[Saved entries]
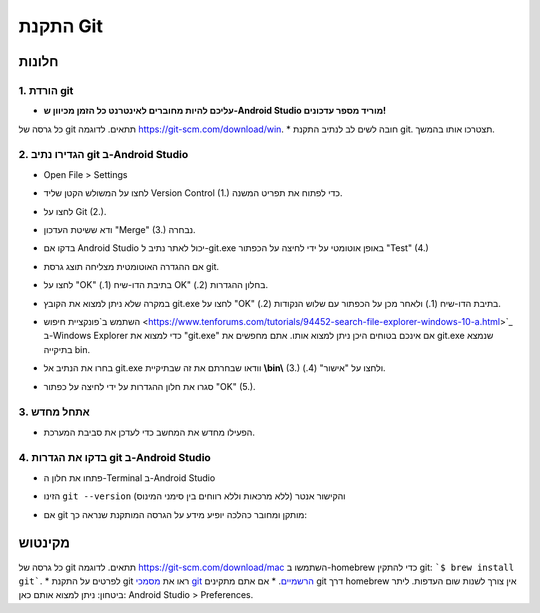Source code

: התקנת Git
**************************************************
חלונות
==================================================
1. הורדת git
--------------------------------------------------
* **עליכם להיות מחוברים לאינטרנט כל הזמן מכיוון ש-Android Studio מוריד מספר עדכונים!**
כל גרסה של git תתאים. לדוגמה `https://git-scm.com/download/win <https://git-scm.com/download/win>`_.
* חובה לשים לב לנתיב התקנת git. תצטרכו אותו בהמשך.

.. image:: ../images/Update_GitPath.png
  :alt: Git installation path

2. הגדירו נתיב git ב-Android Studio
--------------------------------------------------
* Open File > Settings 

  .. image:: ../images/Update_GitSettings1.png
    :alt: Android Studio - open settings

* לחצו על המשולש הקטן שליד Version Control (1.) כדי לפתוח את תפריט המשנה.
* לחצו על Git (2.).
* ודא ששיטת העדכון "Merge" (3.) נבחרה.
* בדקו אם Android Studio יכול לאתר נתיב ל-git.exe באופן אוטומטי על ידי לחיצה על הכפתור "Test" (4.)

  .. image:: ../images/AndroidStudio361_09.png
    :alt: Android Studio settings

* אם ההגדרה האוטומטית מצליחה תוצג גרסת git.
* לחצו על "OK" בתיבת הדו-שיח (1.) OK" בחלון ההגדרות (2.).

  .. image:: ../images/AndroidStudio361_10.png
    :alt: Automatic git installation succeeded

* במקרה שלא ניתן למצוא את הקובץ git.exe לחצו על "OK" בתיבת הדו-שיח (1.) ולאחר מכן על הכפתור עם שלוש הנקודות (2.).
* השתמש ב`פונקציית חיפוש <https://www.tenforums.com/tutorials/94452-search-file-explorer-windows-10-a.html>`_ ב-Windows Explorer כדי למצוא את "git.exe" אם אינכם בטוחים היכן ניתן למצוא אותו. אתם מחפשים את git.exe שנמצא בתיקייה \bin\.
* בחרו את הנתיב אל git.exe וודאו שבחרתם את זה שבתיקיית **\\bin\\** (3.) ולחצו על "אישור" (4.).
* סגרו את חלון ההגדרות על ידי לחיצה על כפתור "OK" (5.).

  .. image:: ../images/AndroidStudio361_11.png
    :alt: Automatic git installation failed
 
3. אתחל מחדש
--------------------------------------------------
* הפעילו מחדש את המחשב כדי לעדכן את סביבת המערכת.

4. בדקו את הגדרות git ב-Android Studio
--------------------------------------------------
* פתחו את חלון ה-Terminal ב-Android Studio
* הזינו ``git --version`` (ללא מרכאות וללא רווחים בין סימני המינוס) והקישור אנטר

  .. image:: ../images/AndroidStudio_gitversion1.png
    :alt: git - -version

* אם git מותקן ומחובר כהלכה יופיע מידע על הגרסה המותקנת שנראה כך:

  .. image:: ../images/AndroidStudio_gitversion2.png
    :alt: result git-version

מקינטוש
==================================================
כל גרסה של git תתאים. לדוגמה `https://git-scm.com/download/mac <https://git-scm.com/download/mac>`_
השתמשו ב-homebrew כדי להתקין git: ```$ brew install git```.
* לפרטים על התקנת git ראו את `מסמכי git הרשמיים <https://git-scm.com/book/en/v2/Getting-Started-Installing-Git>`_.
* אם אתם מתקינים git דרך homebrew אין צורך לשנות שום העדפות. ליתר ביטחון: ניתן למצוא אותם כאן: Android Studio > Preferences.

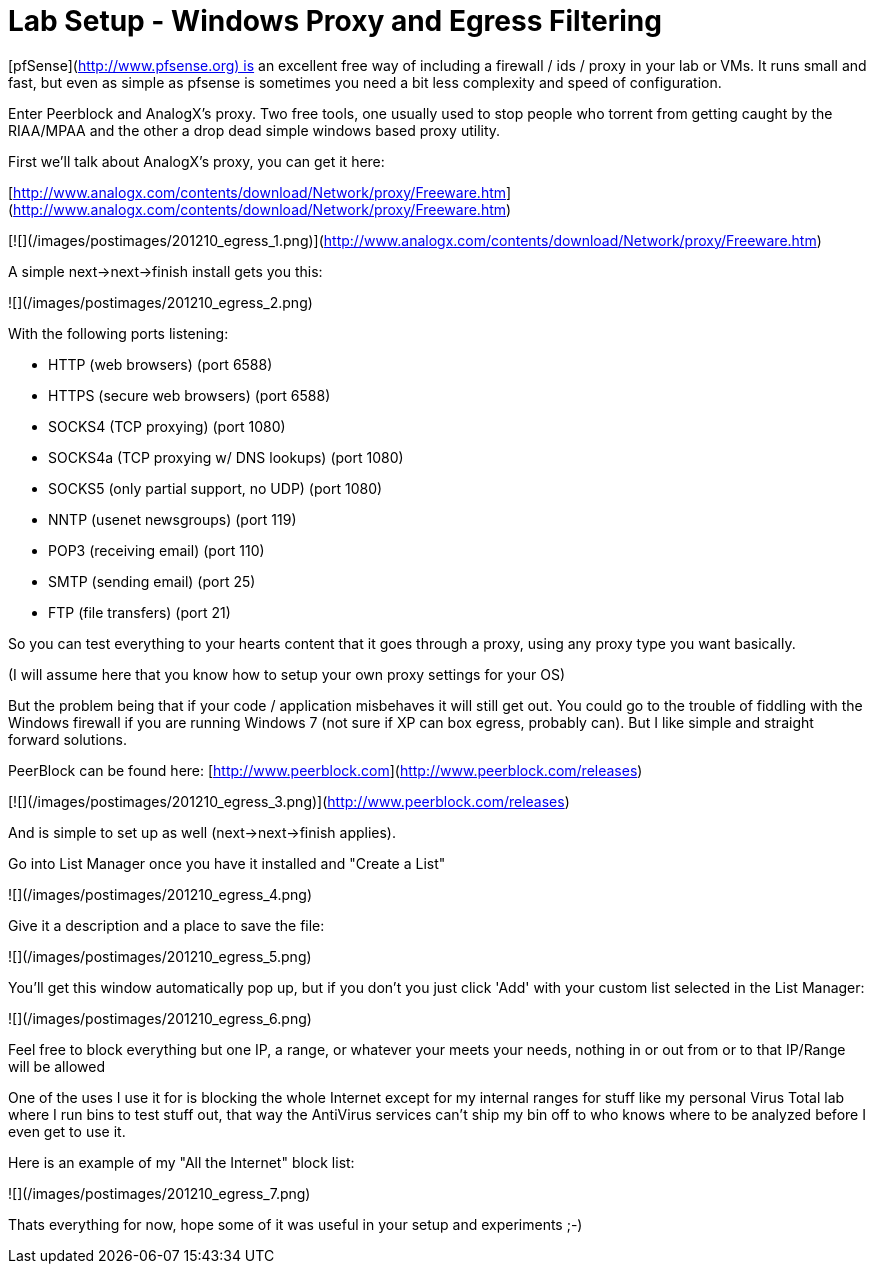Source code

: = Lab Setup - Windows Proxy and Egress Filtering
:hp-tags: analogx, lab, peerblock, proxy, tools

[pfSense](http://www.pfsense.org) is an excellent free way of including a firewall / ids / proxy in your lab or VMs. It runs small and fast, but even as simple as pfsense is sometimes you need a bit less complexity and speed of configuration.

Enter Peerblock and AnalogX's proxy. Two free tools, one usually used to stop people who torrent from getting caught by the RIAA/MPAA and the other a drop dead simple windows based proxy utility.

First we'll talk about AnalogX's proxy, you can get it here: 

[http://www.analogx.com/contents/download/Network/proxy/Freeware.htm](http://www.analogx.com/contents/download/Network/proxy/Freeware.htm)

[![](/images/postimages/201210_egress_1.png)](http://www.analogx.com/contents/download/Network/proxy/Freeware.htm)

A simple next->next->finish install gets you this:

![](/images/postimages/201210_egress_2.png)

With the following ports listening:

 * HTTP (web browsers) (port 6588)
 * HTTPS (secure web browsers) (port 6588)
 * SOCKS4 (TCP proxying) (port 1080)
 * SOCKS4a (TCP proxying w/ DNS lookups) (port 1080)
 * SOCKS5 (only partial support, no UDP) (port 1080)
 * NNTP (usenet newsgroups) (port 119)
 * POP3 (receiving email) (port 110)
 * SMTP (sending email) (port 25)
 * FTP (file transfers) (port 21)

So you can test everything to your hearts content that it goes through a proxy, using any proxy type you want basically.

(I will assume here that you know how to setup your own proxy settings for your OS)

But the problem being that if your code / application misbehaves it will still get out. You could go to the trouble of fiddling with the Windows firewall if you are running Windows 7 (not sure if XP can box egress, probably can). But I like simple and straight forward solutions.

PeerBlock can be found here: [http://www.peerblock.com](http://www.peerblock.com/releases)

[![](/images/postimages/201210_egress_3.png)](http://www.peerblock.com/releases)

And is simple to set up as well (next->next->finish applies).

Go into List Manager once you have it installed and "Create a List"

![](/images/postimages/201210_egress_4.png)

Give it a description and a place to save the file:

![](/images/postimages/201210_egress_5.png)

You'll get this window automatically pop up, but if you don't you just click 'Add' with your custom list selected in the List Manager:

![](/images/postimages/201210_egress_6.png)

Feel free to block everything but one IP, a range, or whatever your meets your needs, nothing in or out from or to that IP/Range will be allowed

One of the uses I use it for is blocking the whole Internet except for my internal ranges for stuff like my personal Virus Total lab where I run bins to test stuff out, that way the AntiVirus services can't ship my bin off to who knows where to be analyzed before I even get to use it.

Here is an example of my "All the Internet" block list:

![](/images/postimages/201210_egress_7.png)

Thats everything for now, hope some of it was useful in your setup and experiments ;-)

# ACTIVITY
Whenever the string "הכפתור" turns up in a line above, copy that line out.

# TASK ANSWER
* בדקו אם Android Studio יכול לאתר נתיב ל-git.exe באופן אוטומטי על ידי לחיצה על הכפתור "Test" (4.)
* במקרה שלא ניתן למצוא את הקובץ git.exe לחצו על "OK" בתיבת הדו-שיח (1.) ולאחר מכן על הכפתור עם שלוש הנקודות (2.).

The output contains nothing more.